◆ INSTRUCTIONS FOR THE TASK
In the passage below on computer-readable program instructions, copy word for word the stretch that begins with "Herein, each aspect" and ends with "computer-readable program instructions.".

◆ PASSAGE TO READ
-- -- --
The computer-readable program instructions described here may be downloaded from the computer-readable storage medium to each computing/processing device or downloaded to an external computer or an external storage device through a network such as the Internet, a Local Area Network (LAN), a Wide Area Network (WAN) and/or a wireless network. The network may include a copper transmission cable, optical fiber transmission, wireless transmission, a router, a firewall, a switch, a gateway computer and/or an edge server. A network adapter card or network interface in each computing/processing device receives the computer-readable program instructions from the network and forwards the computer-readable program instructions for storing in the computer-readable storage medium in each computing/processing device.

The computer program instructions configured to execute the operations of the disclosure may be assembly instructions, Instruction Set Architecture (ISA) instructions, machine instructions, machine related instructions, micro-codes, firmware instructions, state setting data, or source codes or target codes edited by one or any combination of more programming languages. The programming languages include an object-oriented programming language such as Smalltalk and C++, and a conventional procedural programming language such as “C” language or similar programming languages. The computer-readable program instructions may be completely or partially executed in a computer of a user, executed as an independent software package, executed partially in the computer of the user and partially in a remote computer, or executed completely in the remote server or a server. Under the condition that a remote computer is involved, the remote computer may be connected to the computer of the user through any type of network including an LAN or a WAN, or, may be connected to an external computer (for example, connected by an Internet service provider through the Internet). In some embodiments, an electronic circuit such as a programmable logic circuit, a Field-Programmable Gate Array (FPGA) or a Programmable Logic Array (PLA), may be customized by use of state information of computer-readable program instructions, and the electronic circuit may execute the computer-readable program instructions, thereby implementing each aspect of the disclosure.

Herein, each aspect of the disclosure is described with reference to flowcharts and/or block diagrams of the method, device (system) and computer program product according to the embodiments of the disclosure. It is to be understood that each block in the flowcharts and/or the block diagrams and a combination of blocks in the flowcharts and/or the block diagrams may be implemented by computer-readable program instructions.

These computer-readable program instructions may be provided to a universal computer, a dedicated computer or a processor of another programmable data processing device, thereby producing a machine, i.e., a device that realizes a function/action specified in one or more blocks in the flowcharts and/or the block diagrams when the instructions are executed through the processor of the computer or the other programmable data processing devices. These computer-readable program instructions may also be stored in a computer-readable storage medium, to enable the computer, the programmable data processing device and/or another device to operate in a specific manner Therefore, the computer-readable medium stored with the instructions includes a product including instructions for implementing each aspect of the function/action specified in one or more blocks in the flowcharts and/or the block diagrams.

These computer-readable program instructions may further be loaded to the computer, the other programmable data processing devices, or the other device, so that a series of operating steps are executed in the computer, the other programmable data processing device or the other device to generate a process implemented by the computer, to further realize the function/action specified in one or more blocks in the flowcharts and/or the block diagrams by the instructions executed in the computer, the other programmable data processing device or the other device.
-- -- --
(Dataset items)

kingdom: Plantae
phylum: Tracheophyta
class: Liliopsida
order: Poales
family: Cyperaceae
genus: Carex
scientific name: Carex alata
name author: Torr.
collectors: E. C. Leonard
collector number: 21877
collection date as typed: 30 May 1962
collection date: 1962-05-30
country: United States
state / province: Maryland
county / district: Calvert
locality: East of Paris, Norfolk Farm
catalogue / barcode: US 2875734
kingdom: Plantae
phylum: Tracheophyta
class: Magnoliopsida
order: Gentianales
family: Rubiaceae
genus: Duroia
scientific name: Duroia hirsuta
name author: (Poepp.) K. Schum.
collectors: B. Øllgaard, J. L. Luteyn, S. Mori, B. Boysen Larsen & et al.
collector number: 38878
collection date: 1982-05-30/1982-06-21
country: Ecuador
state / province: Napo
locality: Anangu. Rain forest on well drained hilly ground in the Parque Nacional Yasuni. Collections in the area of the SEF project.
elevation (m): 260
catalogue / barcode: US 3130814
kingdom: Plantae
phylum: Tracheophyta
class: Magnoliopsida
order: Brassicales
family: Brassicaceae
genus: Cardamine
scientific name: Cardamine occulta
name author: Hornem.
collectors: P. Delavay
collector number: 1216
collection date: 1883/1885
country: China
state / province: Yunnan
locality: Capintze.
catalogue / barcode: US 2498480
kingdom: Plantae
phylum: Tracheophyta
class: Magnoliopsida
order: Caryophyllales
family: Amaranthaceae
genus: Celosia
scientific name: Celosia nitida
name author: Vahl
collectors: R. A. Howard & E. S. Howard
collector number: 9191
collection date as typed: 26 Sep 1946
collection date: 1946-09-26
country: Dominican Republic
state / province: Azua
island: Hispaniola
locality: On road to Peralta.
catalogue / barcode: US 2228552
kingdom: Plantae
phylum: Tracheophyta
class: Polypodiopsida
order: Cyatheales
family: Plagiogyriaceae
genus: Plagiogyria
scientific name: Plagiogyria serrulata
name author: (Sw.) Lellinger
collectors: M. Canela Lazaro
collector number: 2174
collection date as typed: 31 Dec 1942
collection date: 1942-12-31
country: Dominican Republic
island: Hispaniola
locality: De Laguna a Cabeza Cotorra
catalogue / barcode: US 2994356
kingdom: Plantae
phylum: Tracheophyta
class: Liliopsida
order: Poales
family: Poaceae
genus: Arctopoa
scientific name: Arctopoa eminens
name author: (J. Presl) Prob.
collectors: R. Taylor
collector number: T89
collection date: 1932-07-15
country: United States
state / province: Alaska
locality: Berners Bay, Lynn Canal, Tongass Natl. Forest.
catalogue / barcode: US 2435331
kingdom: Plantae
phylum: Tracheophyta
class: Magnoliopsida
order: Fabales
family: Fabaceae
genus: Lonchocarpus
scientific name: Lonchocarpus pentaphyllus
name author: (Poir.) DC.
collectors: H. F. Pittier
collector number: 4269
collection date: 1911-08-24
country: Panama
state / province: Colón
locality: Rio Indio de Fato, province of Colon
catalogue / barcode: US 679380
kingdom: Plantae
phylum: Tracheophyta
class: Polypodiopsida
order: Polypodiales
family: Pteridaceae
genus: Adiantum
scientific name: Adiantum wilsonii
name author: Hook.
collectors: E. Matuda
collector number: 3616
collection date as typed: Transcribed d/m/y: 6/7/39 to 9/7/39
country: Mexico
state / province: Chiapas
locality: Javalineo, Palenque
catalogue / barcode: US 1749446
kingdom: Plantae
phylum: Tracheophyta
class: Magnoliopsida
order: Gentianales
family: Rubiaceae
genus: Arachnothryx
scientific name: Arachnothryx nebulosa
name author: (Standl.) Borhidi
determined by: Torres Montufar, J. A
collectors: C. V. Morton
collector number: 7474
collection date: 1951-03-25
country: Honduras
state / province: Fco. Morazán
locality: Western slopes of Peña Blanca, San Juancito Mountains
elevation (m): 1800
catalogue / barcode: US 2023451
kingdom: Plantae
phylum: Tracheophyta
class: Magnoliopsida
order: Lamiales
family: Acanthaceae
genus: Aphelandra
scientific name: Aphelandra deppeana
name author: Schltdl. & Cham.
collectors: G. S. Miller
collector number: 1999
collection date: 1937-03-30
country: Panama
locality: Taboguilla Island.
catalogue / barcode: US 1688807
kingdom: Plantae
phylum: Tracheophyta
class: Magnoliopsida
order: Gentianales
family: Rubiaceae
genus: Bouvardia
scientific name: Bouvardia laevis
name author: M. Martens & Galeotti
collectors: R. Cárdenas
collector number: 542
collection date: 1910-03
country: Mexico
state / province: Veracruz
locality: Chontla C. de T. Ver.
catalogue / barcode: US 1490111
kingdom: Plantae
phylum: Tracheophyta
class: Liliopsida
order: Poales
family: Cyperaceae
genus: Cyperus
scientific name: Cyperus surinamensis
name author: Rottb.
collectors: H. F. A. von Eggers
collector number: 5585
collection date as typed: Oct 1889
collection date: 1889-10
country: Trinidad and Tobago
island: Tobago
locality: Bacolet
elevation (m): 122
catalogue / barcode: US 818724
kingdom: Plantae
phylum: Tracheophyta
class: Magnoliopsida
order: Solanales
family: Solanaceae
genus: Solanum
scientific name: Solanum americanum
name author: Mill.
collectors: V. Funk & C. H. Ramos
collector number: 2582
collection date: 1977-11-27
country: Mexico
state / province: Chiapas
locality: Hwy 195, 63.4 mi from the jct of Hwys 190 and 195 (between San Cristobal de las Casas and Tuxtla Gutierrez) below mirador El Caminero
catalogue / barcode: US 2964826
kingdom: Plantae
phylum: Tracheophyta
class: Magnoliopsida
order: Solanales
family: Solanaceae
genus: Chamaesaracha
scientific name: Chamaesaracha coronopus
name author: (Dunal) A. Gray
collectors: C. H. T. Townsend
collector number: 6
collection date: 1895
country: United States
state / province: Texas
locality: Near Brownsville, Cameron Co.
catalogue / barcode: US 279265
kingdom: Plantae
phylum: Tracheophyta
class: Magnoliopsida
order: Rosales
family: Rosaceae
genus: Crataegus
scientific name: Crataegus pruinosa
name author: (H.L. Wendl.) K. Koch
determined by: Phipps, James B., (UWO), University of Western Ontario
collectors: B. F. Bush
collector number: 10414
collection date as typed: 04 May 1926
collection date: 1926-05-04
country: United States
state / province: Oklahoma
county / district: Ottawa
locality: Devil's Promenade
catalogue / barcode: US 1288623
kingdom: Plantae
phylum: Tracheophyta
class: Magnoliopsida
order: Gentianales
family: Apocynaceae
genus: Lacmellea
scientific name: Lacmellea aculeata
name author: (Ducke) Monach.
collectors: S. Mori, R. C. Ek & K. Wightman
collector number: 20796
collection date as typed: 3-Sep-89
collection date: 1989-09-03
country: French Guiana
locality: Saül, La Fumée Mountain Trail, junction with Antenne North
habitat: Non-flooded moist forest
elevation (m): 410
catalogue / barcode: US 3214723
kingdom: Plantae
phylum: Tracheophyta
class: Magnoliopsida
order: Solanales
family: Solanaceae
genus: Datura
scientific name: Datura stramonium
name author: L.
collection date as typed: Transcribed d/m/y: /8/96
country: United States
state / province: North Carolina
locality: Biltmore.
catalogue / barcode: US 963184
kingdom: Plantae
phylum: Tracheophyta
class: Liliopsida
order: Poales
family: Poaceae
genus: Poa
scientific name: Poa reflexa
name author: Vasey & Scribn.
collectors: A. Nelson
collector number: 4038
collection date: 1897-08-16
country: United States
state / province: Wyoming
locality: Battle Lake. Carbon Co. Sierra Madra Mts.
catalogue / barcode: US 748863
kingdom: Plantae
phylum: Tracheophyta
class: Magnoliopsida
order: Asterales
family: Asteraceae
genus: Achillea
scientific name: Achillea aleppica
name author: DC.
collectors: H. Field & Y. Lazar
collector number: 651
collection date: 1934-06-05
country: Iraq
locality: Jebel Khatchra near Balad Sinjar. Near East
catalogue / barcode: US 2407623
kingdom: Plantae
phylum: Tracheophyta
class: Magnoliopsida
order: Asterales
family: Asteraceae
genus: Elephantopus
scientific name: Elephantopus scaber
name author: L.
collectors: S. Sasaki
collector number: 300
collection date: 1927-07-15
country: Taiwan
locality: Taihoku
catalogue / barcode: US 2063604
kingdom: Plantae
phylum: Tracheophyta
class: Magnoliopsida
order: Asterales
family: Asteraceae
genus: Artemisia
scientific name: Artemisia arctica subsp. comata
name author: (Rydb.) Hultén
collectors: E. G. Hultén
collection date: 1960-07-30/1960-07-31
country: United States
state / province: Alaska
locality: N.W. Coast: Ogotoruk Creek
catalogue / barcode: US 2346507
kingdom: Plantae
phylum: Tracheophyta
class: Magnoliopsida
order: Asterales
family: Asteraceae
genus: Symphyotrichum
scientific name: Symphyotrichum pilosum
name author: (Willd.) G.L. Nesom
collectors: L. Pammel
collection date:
-- -- --
◆ TASK RESULT
Herein, each aspect of the disclosure is described with reference to flowcharts and/or block diagrams of the method, device (system) and computer program product according to the embodiments of the disclosure. It is to be understood that each block in the flowcharts and/or the block diagrams and a combination of blocks in the flowcharts and/or the block diagrams may be implemented by computer-readable program instructions.